» **THE EXERCISE**
Copy out the lines below word for word, starting with the line that contains "scientific name: Megachile petulans" and continuing through the last line of the items, both ends included.

________________

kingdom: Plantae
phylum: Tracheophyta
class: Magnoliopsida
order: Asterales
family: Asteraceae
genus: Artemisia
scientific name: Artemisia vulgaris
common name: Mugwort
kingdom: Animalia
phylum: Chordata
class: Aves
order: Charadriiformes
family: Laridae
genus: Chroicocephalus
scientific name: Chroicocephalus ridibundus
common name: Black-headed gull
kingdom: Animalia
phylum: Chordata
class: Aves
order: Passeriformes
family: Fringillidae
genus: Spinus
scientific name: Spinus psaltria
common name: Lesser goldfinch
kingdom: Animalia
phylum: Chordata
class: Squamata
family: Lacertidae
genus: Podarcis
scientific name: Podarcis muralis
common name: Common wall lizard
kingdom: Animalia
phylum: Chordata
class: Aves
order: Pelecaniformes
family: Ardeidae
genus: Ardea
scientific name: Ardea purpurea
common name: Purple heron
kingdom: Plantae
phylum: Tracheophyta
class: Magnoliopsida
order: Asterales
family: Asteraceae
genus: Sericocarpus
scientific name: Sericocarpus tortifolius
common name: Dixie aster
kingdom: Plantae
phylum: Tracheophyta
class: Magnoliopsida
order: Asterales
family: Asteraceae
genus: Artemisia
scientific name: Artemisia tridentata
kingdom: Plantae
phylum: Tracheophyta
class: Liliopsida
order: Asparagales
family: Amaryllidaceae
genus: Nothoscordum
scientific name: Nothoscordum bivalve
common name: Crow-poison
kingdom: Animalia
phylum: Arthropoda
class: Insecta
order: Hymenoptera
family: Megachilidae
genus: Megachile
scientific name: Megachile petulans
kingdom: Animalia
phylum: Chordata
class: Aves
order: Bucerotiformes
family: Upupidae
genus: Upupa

________________

» **OUTPUT OF THE TASK**
scientific name: Megachile petulans
kingdom: Animalia
phylum: Chordata
class: Aves
order: Bucerotiformes
family: Upupidae
genus: Upupa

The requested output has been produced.